If you're brand-building on social media

Now, let's say you're more wanting to build a community and generate awareness around your brand. That's a much different goal than driving revenue, even if they are related. So, it should be no surprise that the perceived value for brand-building of different social networks is not the same as for revenue, according to Digiday:

Screen Shot 2021-07-07 at 10.36.36 AM

Similar to revenue reporting, Twitter is still at the back of the pack. Otherwise, the playing field is much more level for all companies, with Instagram leading the way in terms of brand-building value across all categories. 

Let's take a moment for Twitter, actually

I've said it before, and I'll say it again.

Just because a social media platform is making legitimate headlines in the value it's providing for large portions of its audience does not mean it is worth your time as an inbound marketer publishing content for a small to medium-sized company. It's not.

And Twitter is the absolute perfect example of that, now backed by data from Digiday:

Screen Shot 2021-07-07 at 11.37.41 AM

Seriously, it doesn't get any more cut and dry than this:

“Despite being the second most commonly used platform — 94 out of the survey’s 107 publishers had posted content to Twitter in the past 30 days — just one-fifth of the publishers that use Twitter said the platform was at least a 'valuable' source of revenue.” (Source)

Of course, this picture may change since Twitter wants to double its revenue to $7.5 billion by the end of 2023.

Quite frankly, I don't see how they do that effectively without figuring out a way to make the platform valuable to the most prolific content creators of all: publishers. As someone with her own personal brand, I love the stuff they're innovating, features-wise, for individual and independent creators.

But as someone who also works for a publisher, I'm curious when we're going to have our day to shine.
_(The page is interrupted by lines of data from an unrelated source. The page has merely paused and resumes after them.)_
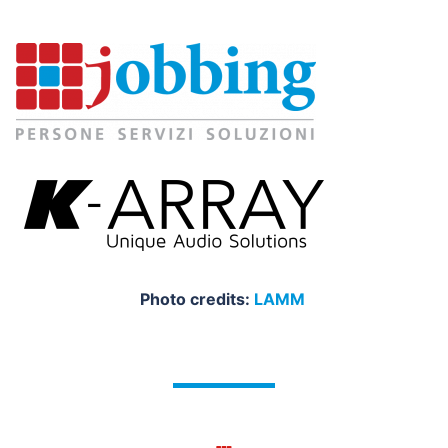
Photo credits:
LAMM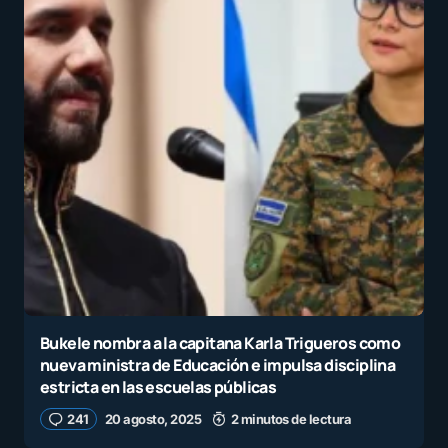
Bukele nombra a la capitana Karla Trigueros como
nueva ministra de Educación e impulsa disciplina
estricta en las escuelas públicas
241
20 agosto, 2025
2 minutos de lectura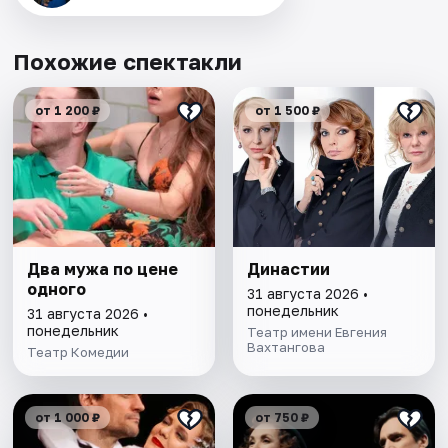
Похожие спектакли
от 1 200 ₽
от 1 500 ₽
Два мужа по цене
Династии
одного
31 августа 2026 •
понедельник
31 августа 2026 •
понедельник
Театр имени Евгения
Вахтангова
Театр Комедии
от 1 000 ₽
от 750 ₽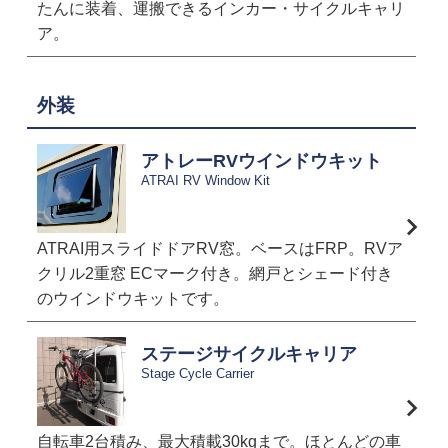
たんに装着、運搬できるインカー・サイクルキャリ
ア。
外装
アトレーRVウインドウキット
ATRAI RV Window Kit
ATRAI用スライドドアRV窓。ベースはFRP。RVア
クリル2重窓 ECマーク付き。網戸とシェード付き
のウインドウキットです。
ステージサイクルキャリア
Stage Cycle Carrier
自転車2台積み、最大積載30kgまで。ほとんどの車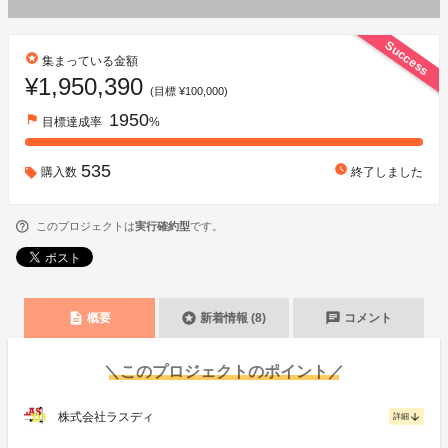
Success
stars
集まっている金額
¥1,950,390
(目標 ¥100,000)
1950
flag
目標達成率
%
535
watch_later
購入数
終了しました
このプロジェクトは
実行確約型
です。
description
stars
chat
概要
新着情報 (8)
コメント
＼このプロジェクトのポイント／
株式会社ラスディ
arrow_downward
詳細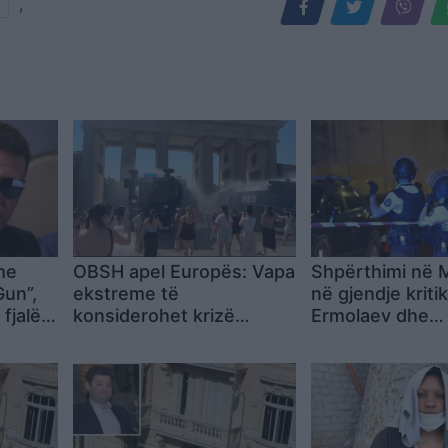
,
me
OBSH apel Europës: Vapa
Shpërthimi në 
Gun”,
ekstreme të
në gjendje kriti
 fjalë
konsiderohet krizë
Ermolaev dhe
tësim
shëndetësore, jo situatë
bashkëshorten, 
e zakonshme
dyshuari ikën dr
Francës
A few other stray observations

  • TikTok is nonexistent for agencies and brands for brand-building and revenue. Are they just not experimenting because they don't yet see the value? 
  • Agencies and brands on the whole see more brand-building value in social media across the board (Twitter and TikTok being the exceptions). Is it because they are able to put more of an investment behind it and have the experts in-house to wring the most out of those platforms, whereas publishers may not?
  • YouTube coming in second for publishers in revenue but third for brand-building is interesting. What is the difference in strategy there? Are videos being published to YouTube that drive revenue but don't bring brand awareness? 
  • Related to that, is it hard for publishers to find the bandwidth to create a dimensional business video strategy on YouTube that accomplishes both revenue goals and brand-building?

I have one question, however, that looms above all of these stray observations: Is the perceived value (or lack thereof) a characteristic or fault of the platforms themselves, or the social media strategy (or, again, lack thereof) that we're attempting to execute within them?